Tuesday, September 24, 2019

For Russia Now, There are Two North Caucasuses Not One



Paul Goble

            Staunton, September 20 – Many Russians as well as outside observers routinely speak of the North Caucasus as if it were a unified whole when in fact there is a deep divide between its eastern portion which was Islamicized far earlier and remains more Islamic to this day and the western part which has had a different history.

            Indeed, one is almost justified in speaking of two North Caucasuses not one at least in terms of the Russian presence and control and of the nature of national movements and challenges to Moscow.

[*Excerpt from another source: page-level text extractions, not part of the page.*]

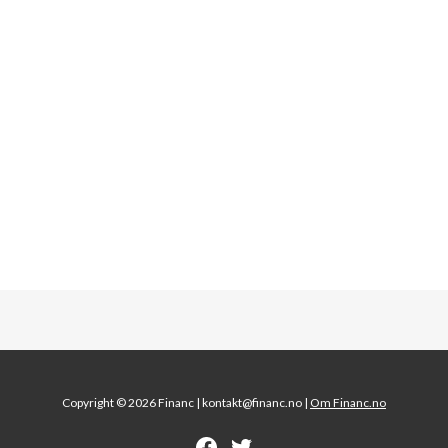
Copyright © 2026 Financ |
kontakt@financ.no |
Om Financ.no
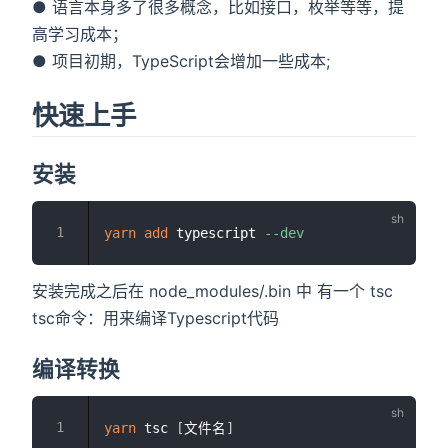
● 语言本身多了很多概念，比如接口，枚举等等，提
高学习成本；
● 项目初期，TypeScript会增加一些成本;
快速上手
安装
yarn
add
 typescript 
--dev
安装完成之后在 node_modules/.bin 中 有一个 tsc
tsc命令：用来编译Typescript代码
编译转换
yarn
 tsc 
[
文件名
]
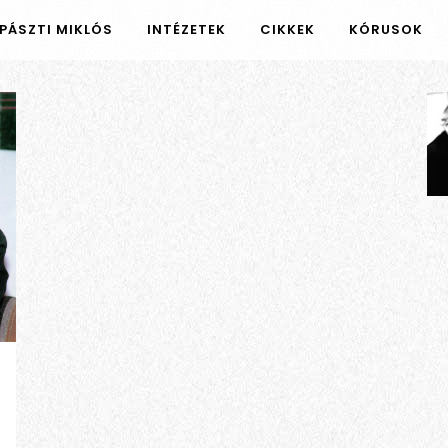
PÁSZTI MIKLÓS
INTÉZETEK
CIKKEK
KÓRUSOK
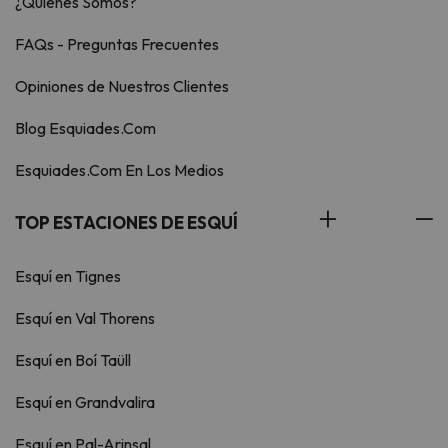
¿Quiénes Somos?
FAQs - Preguntas Frecuentes
Opiniones de Nuestros Clientes
Blog Esquiades.Com
Esquiades.Com En Los Medios
TOP ESTACIONES DE ESQUÍ
Esquí en Tignes
Esquí en Val Thorens
Esquí en Boí Taüll
Esquí en Grandvalira
Esquí en Pal-Arinsal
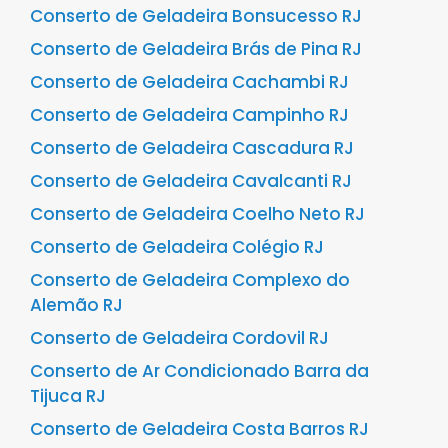
Conserto de Geladeira Bonsucesso RJ
Conserto de Geladeira Brás de Pina RJ
Conserto de Geladeira Cachambi RJ
Conserto de Geladeira Campinho RJ
Conserto de Geladeira Cascadura RJ
Conserto de Geladeira Cavalcanti RJ
Conserto de Geladeira Coelho Neto RJ
Conserto de Geladeira Colégio RJ
Conserto de Geladeira Complexo do
Alemão RJ
Conserto de Geladeira Cordovil RJ
Conserto de Ar Condicionado Barra da
Tijuca RJ
Conserto de Geladeira Costa Barros RJ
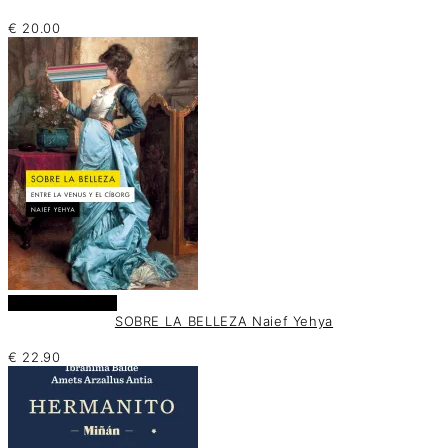
€
20.00
Añadir al carrito
SOBRE LA BELLEZA Naief Yehya
€
22.90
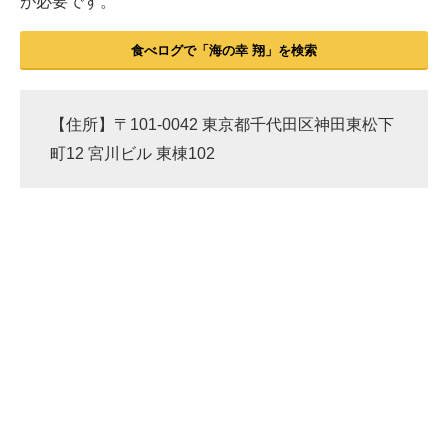
が必要です。
食べログで「海の幸 翔」を検索
【住所】〒101-0042 東京都千代田区神田東松下
町12 宮川ビル 東棟102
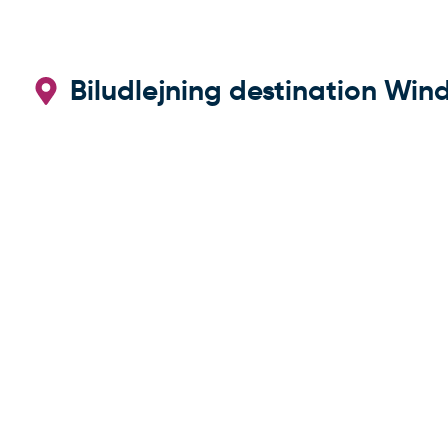
Biludlejning destination Wind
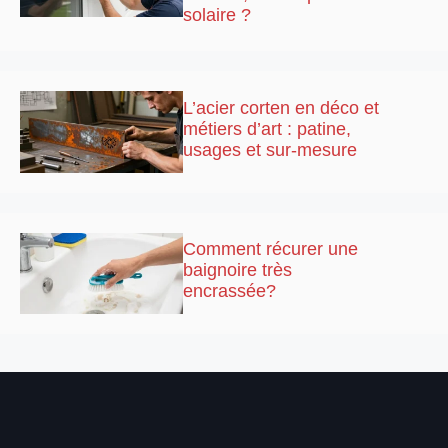
solaire ?
L’acier corten en déco et
métiers d’art : patine,
usages et sur-mesure
Comment récurer une
baignoire très
encrassée?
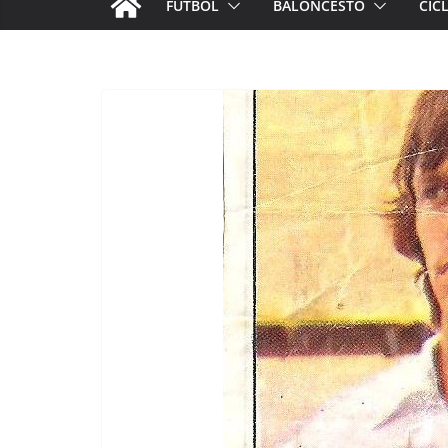
FÚTBOL
BALONCESTO
CIC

One result of this is that the presence of ethnic Russians in the cities of the eastern portion of the region is far smaller and thus far less influential culturally and politically than that in the western part, a pattern that profoundly affects both Moscow’s ability to control the situation and the reaction of local people to policies emanating from the center.

            According to the findings of the 2010 Russian Federation census, only  95,000 ethnic Russians lived in the cities of Ingushetia, Chechnya and Daghestan, while 443,000 did so in the cities of Adygeya, Karachayevo-Cherkessia, Kabardino-Balkaria and North Ossetia (https://www.kavkaz-uzel.eu/blogs/378/posts/39681).

            In the major cities in the West, which were established either as military fortresses or Cossack settlements, ethnic Russians form between 54 and 77 percent of the population of the major cities.  In those in the East, Russians, although in all but one cases ranking second, form only 20 or 30 percent or even less.

            There are two major reasons why the Russians have maintained their position in the west but not in the east. On the one hand, growth rates among the indigenous populations have been far lower in the west than in the east; and on the other, Russian outmigration has been far lower because there has not been the same level of violence and economic problems in the west.